日本では、6世紀後半の敏達天皇の治世に、難波の市にクワの並木を作ったとされ、8世紀半ばの聖武天皇の治世には、平城京にタチバナとヤナギの並木が作られた。また、光明皇后は貧しい人が飢えないよう、都大路にモモとナシの木を植えて並木道にしたと言われる。
さらに、754年(天平勝宝6年)に帰朝した遣唐使の僧・普照は、唐の諸制度とともに、並木・街路樹の状況も奏上した。これを受けて、759年(天平宝字3年)、太政官符で並木・街路樹の植栽を決めた。これが日本における行政主導の街路樹のはじめである。
8世紀後半の桓武天皇の治世には、平安京にヤナギとエンジュが約17メートル間隔に植えられ、地方にも果樹の並木が植栽された。鎌倉時代にはサクラ、ウメ、スギ、ヤナギの並木が植えられた。戦国時代には、織田信長が旅人の安全、快適な交通を確保するために並木道を作ったと言われる。江戸時代には、街道網が整備され、マツ、スギ、ケヤキなどが植えられた。街道には並木が作られるとともに、1里(約4キロメートル)ごとに一里塚が造られ、距離の目印、休憩場所として利用されるようになった。また市街地の川沿いの道などにはヤナギやマツが植えられた。
開国後には、1867年(慶応3年)、横浜市の馬車道にヤナギとマツが植えられた(1979年、横浜市は馬車道に石碑「近代街路樹発祥之地」を建てた。これに対し、近代の定義が曖昧な事に疑問を呈する人々もいる)。1874年(明治7年)には、東京の銀座通りにサクラとクロマツが植えられたものの木の成長が悪く、1884年(明治17年)にシダレヤナギに植え替えられた。

バウンディングボックスのラベル付け用エントリ:

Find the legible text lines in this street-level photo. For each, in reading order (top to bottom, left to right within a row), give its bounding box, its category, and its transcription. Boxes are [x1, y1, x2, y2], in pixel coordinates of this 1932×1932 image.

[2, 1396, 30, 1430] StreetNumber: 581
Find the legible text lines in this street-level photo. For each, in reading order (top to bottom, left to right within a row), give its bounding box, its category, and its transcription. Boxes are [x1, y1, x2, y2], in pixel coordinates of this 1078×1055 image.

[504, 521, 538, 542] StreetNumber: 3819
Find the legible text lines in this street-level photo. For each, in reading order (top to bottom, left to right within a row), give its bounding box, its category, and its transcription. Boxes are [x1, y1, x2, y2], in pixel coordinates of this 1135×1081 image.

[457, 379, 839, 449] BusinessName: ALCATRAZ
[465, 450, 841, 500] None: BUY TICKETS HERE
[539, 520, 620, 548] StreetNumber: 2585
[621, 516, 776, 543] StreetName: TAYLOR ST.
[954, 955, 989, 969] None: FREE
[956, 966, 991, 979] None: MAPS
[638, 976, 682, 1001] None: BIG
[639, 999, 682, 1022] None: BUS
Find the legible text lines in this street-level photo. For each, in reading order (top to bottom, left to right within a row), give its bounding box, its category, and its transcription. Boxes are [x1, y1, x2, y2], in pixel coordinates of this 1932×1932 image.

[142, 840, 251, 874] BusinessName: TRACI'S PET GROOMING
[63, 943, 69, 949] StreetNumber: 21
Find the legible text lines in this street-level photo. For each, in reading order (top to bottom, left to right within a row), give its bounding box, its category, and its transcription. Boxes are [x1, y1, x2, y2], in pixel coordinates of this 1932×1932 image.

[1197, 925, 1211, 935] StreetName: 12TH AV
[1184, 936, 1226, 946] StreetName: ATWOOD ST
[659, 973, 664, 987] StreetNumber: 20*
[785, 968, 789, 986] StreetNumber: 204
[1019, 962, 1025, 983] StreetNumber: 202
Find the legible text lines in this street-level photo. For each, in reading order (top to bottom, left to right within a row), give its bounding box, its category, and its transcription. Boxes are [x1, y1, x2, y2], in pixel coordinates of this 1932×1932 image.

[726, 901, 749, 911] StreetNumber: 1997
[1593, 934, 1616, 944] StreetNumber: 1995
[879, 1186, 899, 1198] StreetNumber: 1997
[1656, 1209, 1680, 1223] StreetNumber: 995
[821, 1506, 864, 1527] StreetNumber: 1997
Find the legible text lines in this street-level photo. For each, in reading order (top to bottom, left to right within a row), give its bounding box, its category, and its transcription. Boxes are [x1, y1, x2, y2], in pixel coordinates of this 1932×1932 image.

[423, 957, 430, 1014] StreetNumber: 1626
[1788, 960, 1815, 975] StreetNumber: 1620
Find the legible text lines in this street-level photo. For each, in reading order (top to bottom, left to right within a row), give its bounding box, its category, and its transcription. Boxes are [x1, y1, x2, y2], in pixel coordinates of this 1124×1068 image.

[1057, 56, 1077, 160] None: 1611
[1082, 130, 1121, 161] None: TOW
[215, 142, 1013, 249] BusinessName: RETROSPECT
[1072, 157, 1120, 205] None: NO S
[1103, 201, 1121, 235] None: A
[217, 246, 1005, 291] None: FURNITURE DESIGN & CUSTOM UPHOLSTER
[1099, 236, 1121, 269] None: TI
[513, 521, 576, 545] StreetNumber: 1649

課題:
本文の「日本では、6世紀後半の敏達天」から「主導の街路樹のはじめである。」までの全体を、「タチバナ」を「橘」に置き換えて書き直してください。 上記の資料は本文とは別個のものです。

解答例:
日本では、6世紀後半の敏達天皇の治世に、難波の市にクワの並木を作ったとされ、8世紀半ばの聖武天皇の治世には、平城京に橘とヤナギの並木が作られた。また、光明皇后は貧しい人が飢えないよう、都大路にモモとナシの木を植えて並木道にしたと言われる。
さらに、754年(天平勝宝6年)に帰朝した遣唐使の僧・普照は、唐の諸制度とともに、並木・街路樹の状況も奏上した。これを受けて、759年(天平宝字3年)、太政官符で並木・街路樹の植栽を決めた。これが日本における行政主導の街路樹のはじめである。